In the year 1900, the Boston Globe newspaper ran a piece titled Boston At The End Of The 20th Century, a glistening portrait of the future city. Author Thomas Anderson imagined airships floating gently over moving sidewalks, and pneumatic delivery of everything from newspapers to food - none became a reality.
Horizon-scanning goggles are clouded by a simple fact: The most important innovations tend to happen by disruption - ideas so radical that they obscure the line of sight from trends and extrapolation. No one could have predicted the discovery of the Internet and its impact on our society, for example. No matter how we envision the city of the future, it will certainly look different.
To Singaporeans of 2065, reading through The Straits Times archives, will we seem as foolish as Thomas Anderson? Perhaps, but this endeavour is certainly not pointless. By extrapolating and imagining an urban future, we can engage collectively in a discussion about how our city should develop. A Smart Nation - to use the motto coined last year by the Government - is as smart as its residents.

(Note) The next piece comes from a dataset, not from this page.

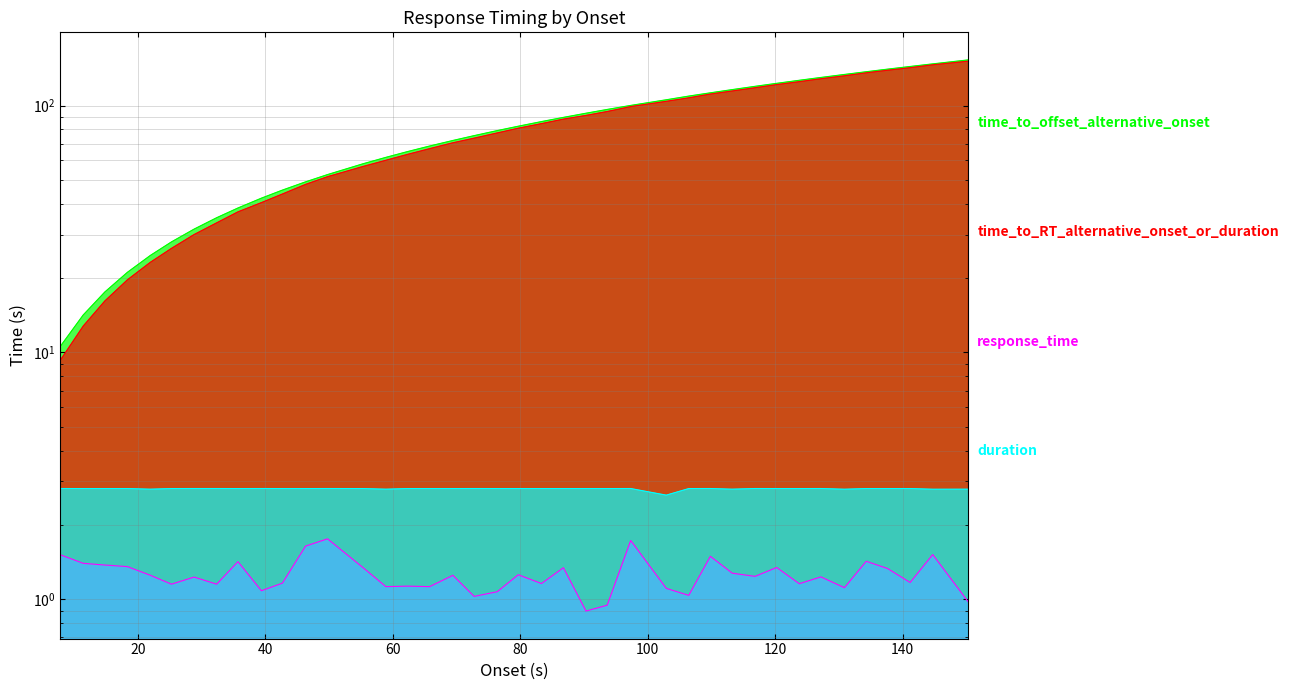

True or false: duration and time_to_RT_alternative_onset_or_duration cross at least once.

False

Together, we can decide what is or is not desirable - exploring possible scenarios that will help us transform the present.
If Alan Kay's axiom is true - "the best way to predict the future is to invent it" - then it is important to involve as many perspectives and ideas and voices as we can. This article might be completely ridiculous, but some of the discussion prompted by The Straits Times could indeed be an important step towards inventing the Singapore of 2065.
- Carlo Ratti, an architect and engineer, is based in Cambridge, Turin, Singapore and London. He directs the Senseable City Laboratory at the Massachusetts Institute of Technology (MIT) and heads the World Economic Forum's Global Agenda Council on Future Cities. Matthew Claudel, based in Cambridge, Massachusetts, is a research fellow at the Senseable City Laboratory. For the past five years, they have been part of the Singapore-MIT Alliance for Research and Technology research initiative, where they work within the Future of Urban Mobility group.